Task to carry out: Print out each record below, unaltered and complete, without its images.

Record excerpts section start

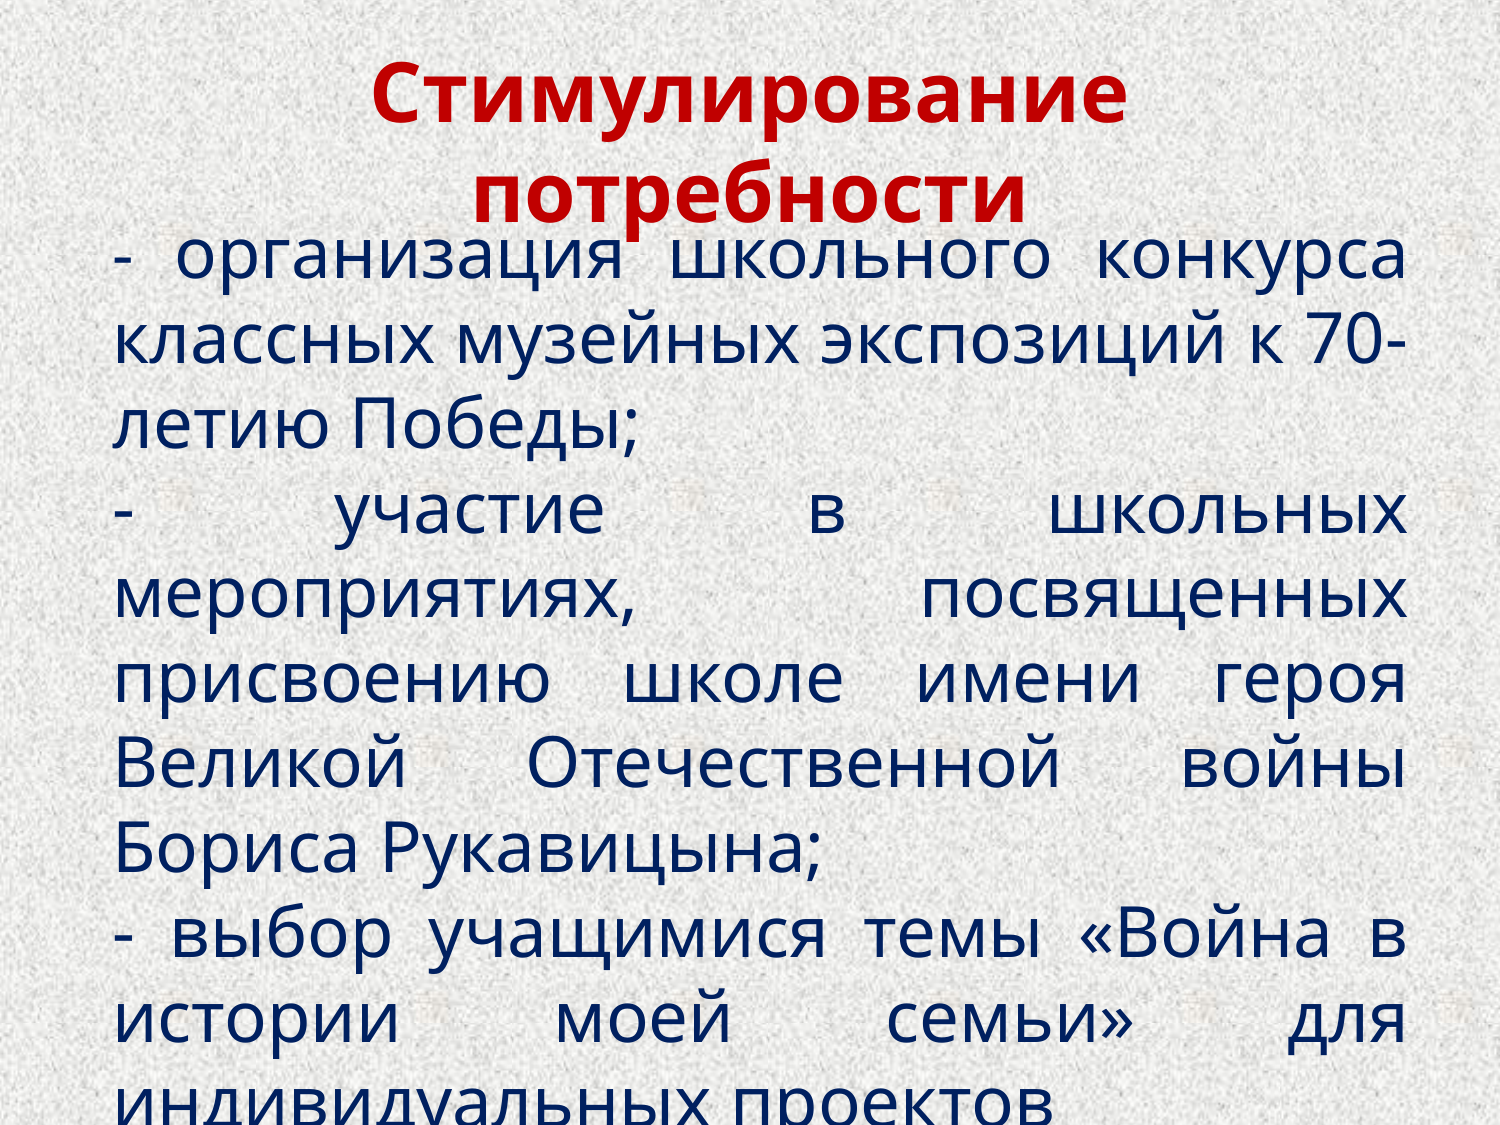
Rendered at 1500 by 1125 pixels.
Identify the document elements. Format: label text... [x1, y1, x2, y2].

picture [0, 0, 1500, 1125]
list - организация школьного конкурса классных музейных экспозиций к 70-летию Победы; - участие в школьных мероприятиях, посвященных присвоению школе имени героя Великой Отечественной войны Бориса Рукавицына; - выбор учащимися темы «Война в истории моей семьи» для индивидуальных проектов [75, 200, 1425, 1075]
title Стимулирование потребности [75, 45, 1425, 200]
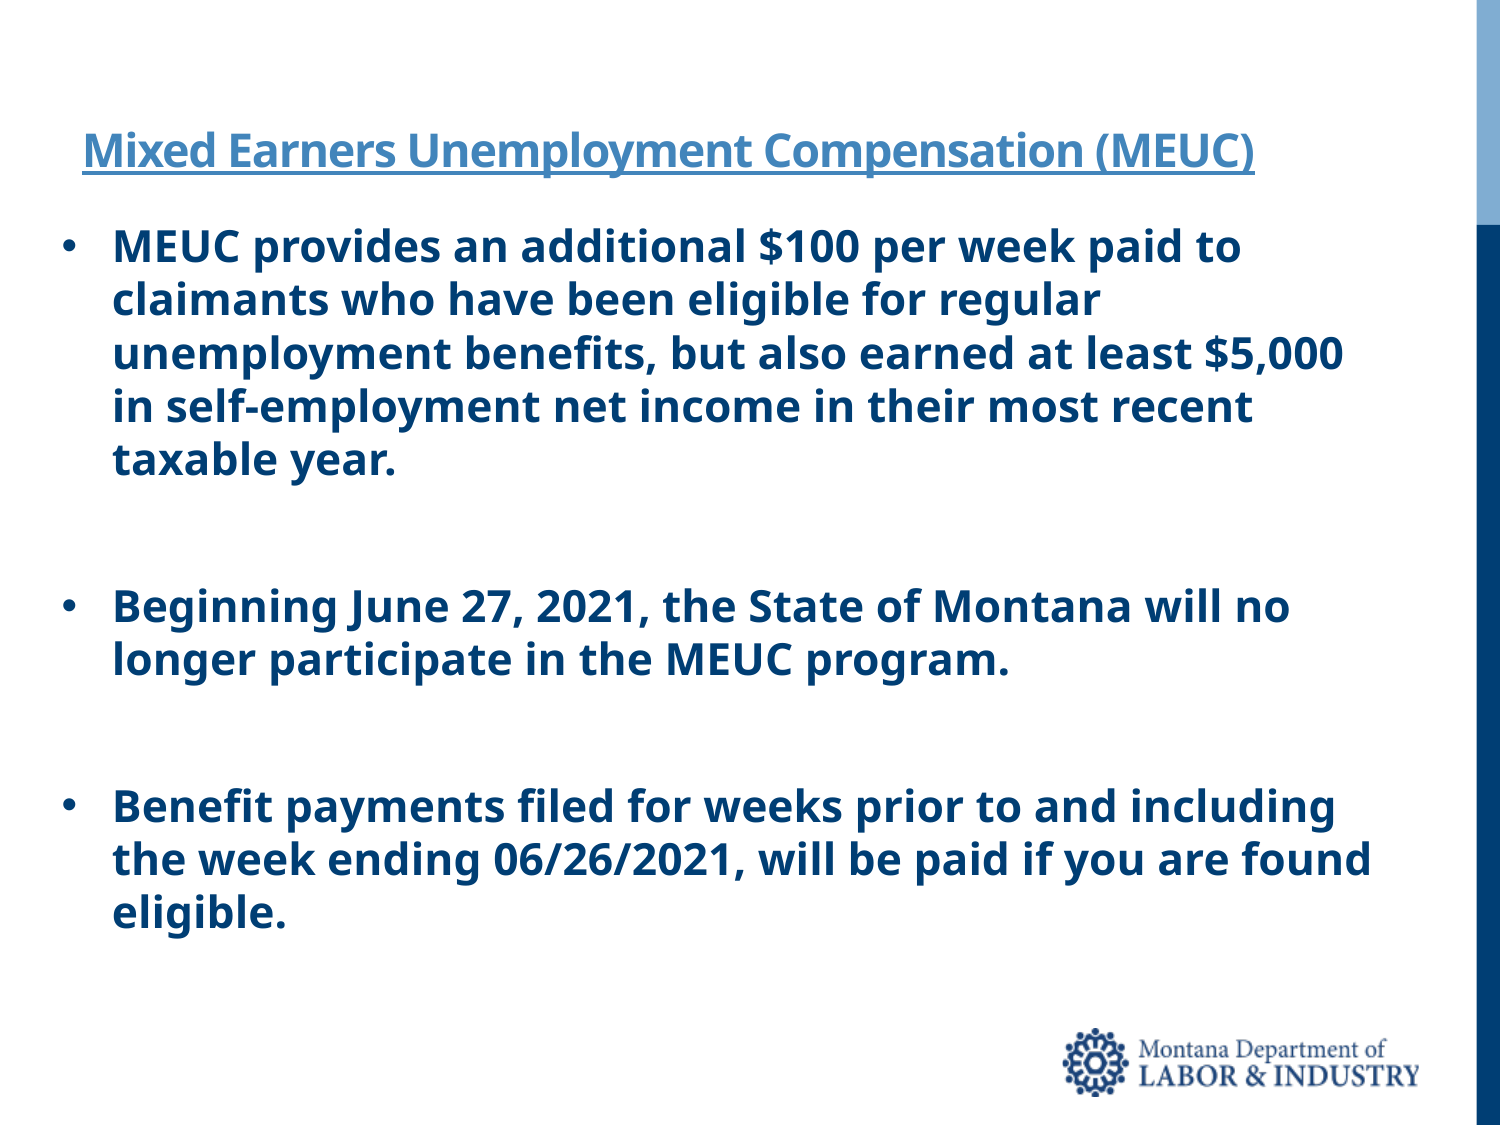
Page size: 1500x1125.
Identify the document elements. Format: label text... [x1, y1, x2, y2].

title Mixed Earners Unemployment Compensation (MEUC) [66, 80, 1425, 185]
list MEUC provides an additional $100 per week paid to claimants who have been eligible for regular unemployment benefits, but also earned at least $5,000 in self-employment net income in their most recent taxable year. Beginning June 27, 2021, the State of Montana will no longer participate in the MEUC program. Benefit payments filed for weeks prior to and including the week ending 06/26/2021, will be paid if you are found eligible. [46, 210, 1415, 949]
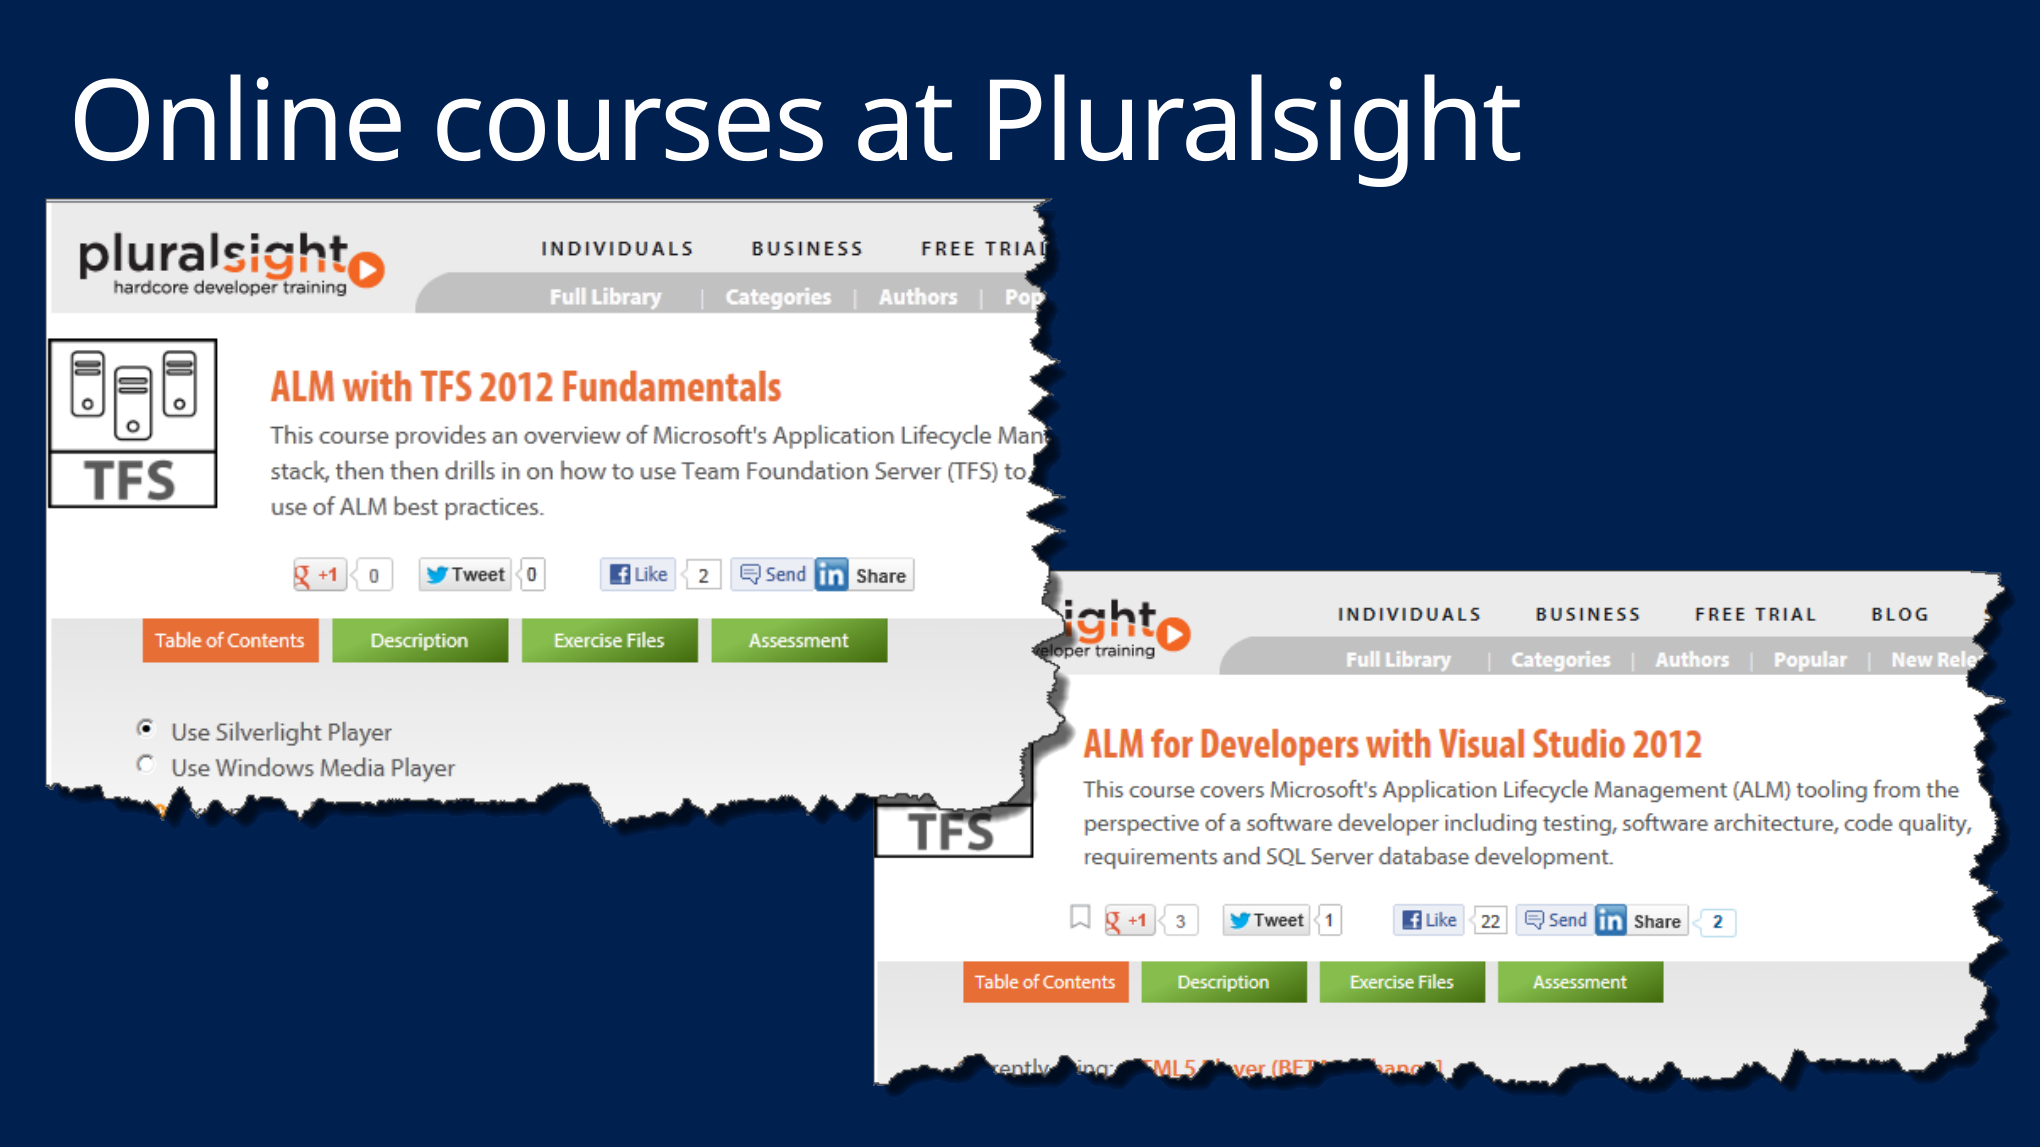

Record excerpts section end

Solution:
Rendered at 1500 by 1125 pixels.
Identify the document elements. Format: label text... [x1, y1, x2, y2].

picture [0, 0, 1500, 1125]
list - организация школьного конкурса классных музейных экспозиций к 70-летию Победы; - участие в школьных мероприятиях, посвященных присвоению школе имени героя Великой Отечественной войны Бориса Рукавицына; - выбор учащимися темы «Война в истории моей семьи» для индивидуальных проектов [75, 200, 1425, 1075]
title Стимулирование потребности [75, 45, 1425, 200]
Page size: 1500x1125.
Identify the document elements. Format: label text... [x1, y1, x2, y2].

title Mixed Earners Unemployment Compensation (MEUC) [66, 80, 1425, 185]
list MEUC provides an additional $100 per week paid to claimants who have been eligible for regular unemployment benefits, but also earned at least $5,000 in self-employment net income in their most recent taxable year. Beginning June 27, 2021, the State of Montana will no longer participate in the MEUC program. Benefit payments filed for weeks prior to and including the week ending 06/26/2021, will be paid if you are found eligible. [46, 210, 1415, 949]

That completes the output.